Andrews initially called his kidney Wilbur, after the piglet in “Charlotte’s Web,” but when he found out all of eGenesis’ pigs were female, he renamed it Wilma. He invokes it, almost like a trusted friend, when thinking about the uncertainty he’s signed up for: “Tomorrow could be the end. Any day, Wilma could quit. Now, she’s a champion, and has carried on through all of this stuff that’s happened. But there’s no guarantee.”

The long recovery — and the arduous caregiving it has required — eventually put a strain on his marriage. In the last few months, after decades together, Andrews and his wife parted ways. “It just became too much. It wasn’t like, ‘I don’t like you anymore.’ It was, ‘I can’t handle this, you go into the hospital just for a blood test and you’re gone for three weeks, then you come home and can’t even pick up a gallon of milk,’” he said.
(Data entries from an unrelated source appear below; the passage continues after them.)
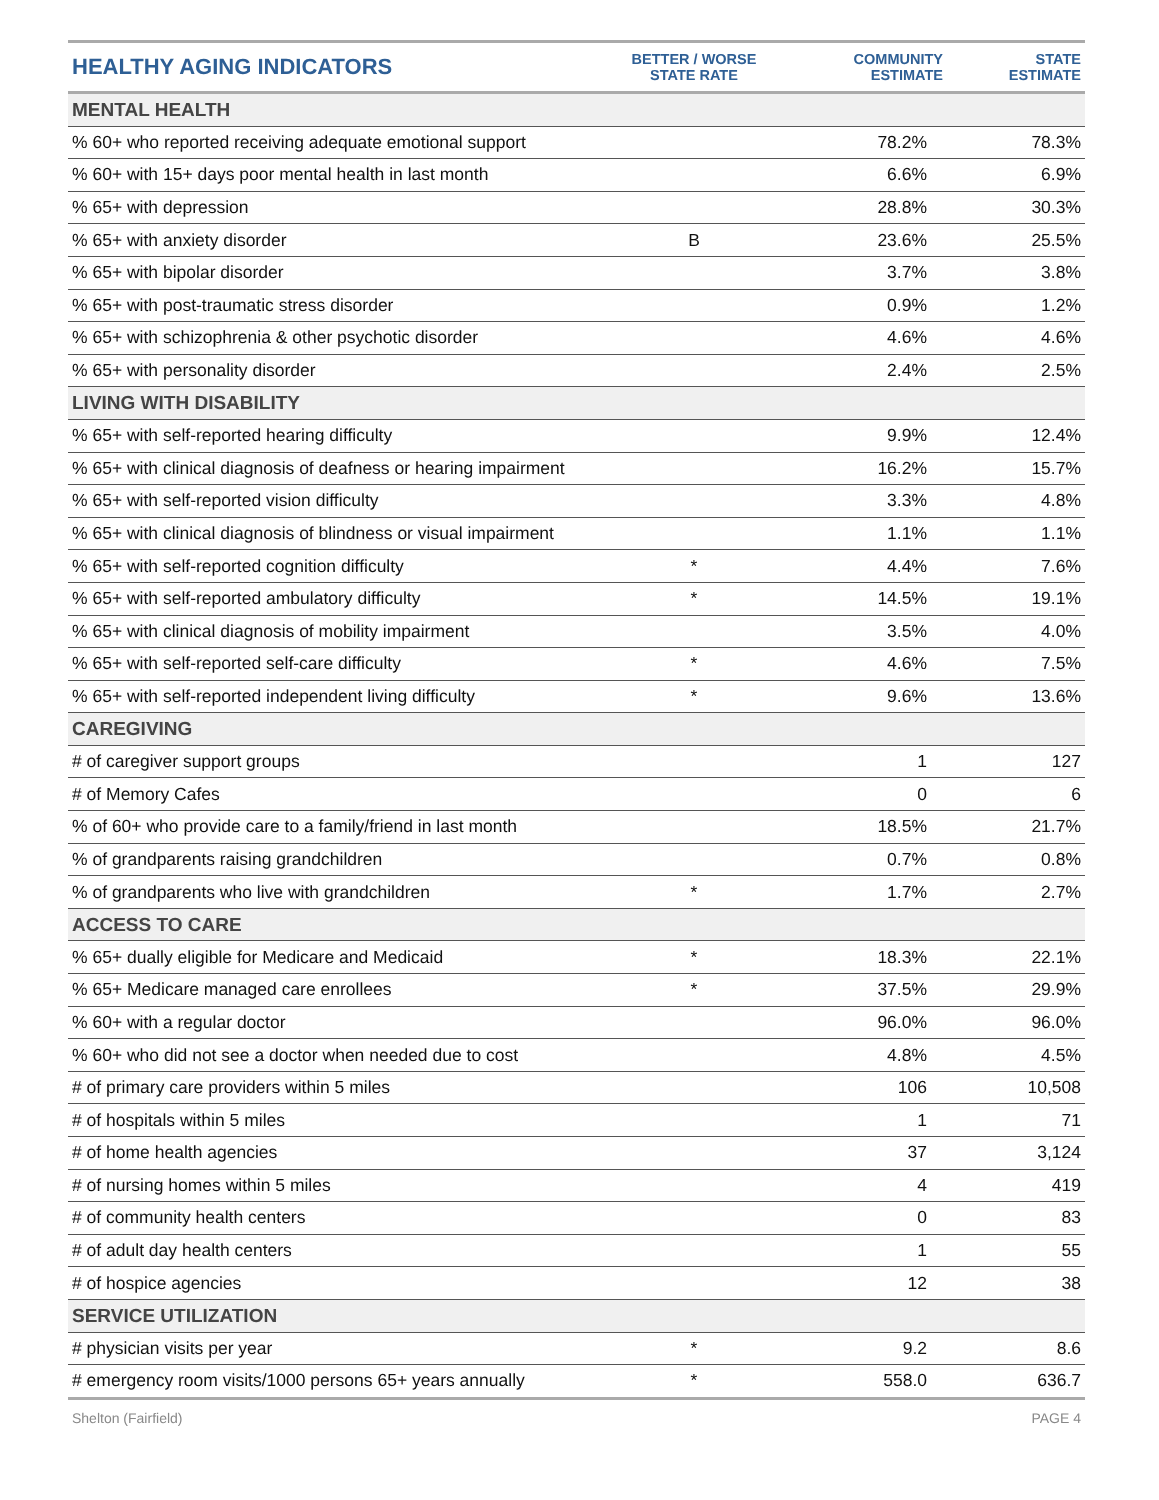| HEALTHY AGING INDICATORS | BETTER / WORSE STATE RATE | COMMUNITY ESTIMATE | STATE ESTIMATE |
| --- | --- | --- | --- |
| MENTAL HEALTH | | | |
| % 60+ who reported receiving adequate emotional support | | 78.2% | 78.3% |
| % 60+ with 15+ days poor mental health in last month | | 6.6% | 6.9% |
| % 65+ with depression | | 28.8% | 30.3% |
| % 65+ with anxiety disorder | B | 23.6% | 25.5% |
| % 65+ with bipolar disorder | | 3.7% | 3.8% |
| % 65+ with post-traumatic stress disorder | | 0.9% | 1.2% |
| % 65+ with schizophrenia & other psychotic disorder | | 4.6% | 4.6% |
| % 65+ with personality disorder | | 2.4% | 2.5% |
| LIVING WITH DISABILITY | | | |
| % 65+ with self-reported hearing difficulty | | 9.9% | 12.4% |
| % 65+ with clinical diagnosis of deafness or hearing impairment | | 16.2% | 15.7% |
| % 65+ with self-reported vision difficulty | | 3.3% | 4.8% |
| % 65+ with clinical diagnosis of blindness or visual impairment | | 1.1% | 1.1% |
| % 65+ with self-reported cognition difficulty | * | 4.4% | 7.6% |
| % 65+ with self-reported ambulatory difficulty | * | 14.5% | 19.1% |
| % 65+ with clinical diagnosis of mobility impairment | | 3.5% | 4.0% |
| % 65+ with self-reported self-care difficulty | * | 4.6% | 7.5% |
| % 65+ with self-reported independent living difficulty | * | 9.6% | 13.6% |
| CAREGIVING | | | |
| # of caregiver support groups | | 1 | 127 |
| # of Memory Cafes | | 0 | 6 |
| % of 60+ who provide care to a family/friend in last month | | 18.5% | 21.7% |
| % of grandparents raising grandchildren | | 0.7% | 0.8% |
| % of grandparents who live with grandchildren | * | 1.7% | 2.7% |
| ACCESS TO CARE | | | |
| % 65+ dually eligible for Medicare and Medicaid | * | 18.3% | 22.1% |
| % 65+ Medicare managed care enrollees | * | 37.5% | 29.9% |
| % 60+ with a regular doctor | | 96.0% | 96.0% |
| % 60+ who did not see a doctor when needed due to cost | | 4.8% | 4.5% |
| # of primary care providers within 5 miles | | 106 | 10,508 |
| # of hospitals within 5 miles | | 1 | 71 |
| # of home health agencies | | 37 | 3,124 |
| # of nursing homes within 5 miles | | 4 | 419 |
| # of community health centers | | 0 | 83 |
| # of adult day health centers | | 1 | 55 |
| # of hospice agencies | | 12 | 38 |
| SERVICE UTILIZATION | | | |
| # physician visits per year | * | 9.2 | 8.6 |
| # emergency room visits/1000 persons 65+ years annually | * | 558.0 | 636.7 |
Shelton (Fairfield) PAGE 4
He’s now living with his sister, a retired nurse, whose training makes it easier to help, and he takes every chance he gets to talk about the need to support not just patients, but their caregivers, too.

Stewart, too, has had side effects similar to the ones he might experience if he’d gotten a human kidney. Anti-rejection medications can impede insulin’s ability to process sugars, and he’s developed diabetes. His ankles are sometimes swollen to the size of softballs. There’s plenty he’s not back to yet. He’s not about to get behind a boat on water skis, or lower himself into a kayak, or swim in the ocean; he doesn’t have the energy for hiking.

Yet when he isn’t at his myriad follow-up appointments, he’s at his house, with nautical etchings on the walls and pinkish conch-shells in the bathroom; he’s taking New England trips with his wife, a kindergarten teacher who insists the kids always get crazy when there’s a full moon; he’s stroking his mutt Casco, marveling that a creature that sheds so much still has any fur to stroke.

It sure beats being back on dialysis.